Print out the records in full, keeping each word unchanged.

====

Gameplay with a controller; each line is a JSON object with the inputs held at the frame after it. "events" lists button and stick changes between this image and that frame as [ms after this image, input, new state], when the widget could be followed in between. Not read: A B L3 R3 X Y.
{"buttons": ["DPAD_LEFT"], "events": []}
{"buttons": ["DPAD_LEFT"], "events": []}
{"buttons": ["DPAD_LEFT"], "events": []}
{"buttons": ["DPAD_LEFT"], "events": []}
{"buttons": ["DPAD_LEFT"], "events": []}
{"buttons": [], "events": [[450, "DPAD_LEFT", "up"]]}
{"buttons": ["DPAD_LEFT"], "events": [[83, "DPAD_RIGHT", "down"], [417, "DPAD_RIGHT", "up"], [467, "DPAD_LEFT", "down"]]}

====

:: Completed task ::
Gameplay with a controller; each line is a JSON object with the inputs held at the frame after it. "events" lists button and stick changes between this image and that frame as [ms after this image, input, new state], when the widget could be followed in between. Not read: A B L3 R3 X Y.
{"buttons": ["DPAD_LEFT"], "events": []}
{"buttons": ["DPAD_LEFT"], "events": []}
{"buttons": ["DPAD_LEFT"], "events": []}
{"buttons": ["DPAD_LEFT"], "events": []}
{"buttons": ["DPAD_LEFT"], "events": []}
{"buttons": [], "events": [[450, "DPAD_LEFT", "up"]]}
{"buttons": ["DPAD_LEFT"], "events": [[83, "DPAD_RIGHT", "down"], [417, "DPAD_RIGHT", "up"], [467, "DPAD_LEFT", "down"]]}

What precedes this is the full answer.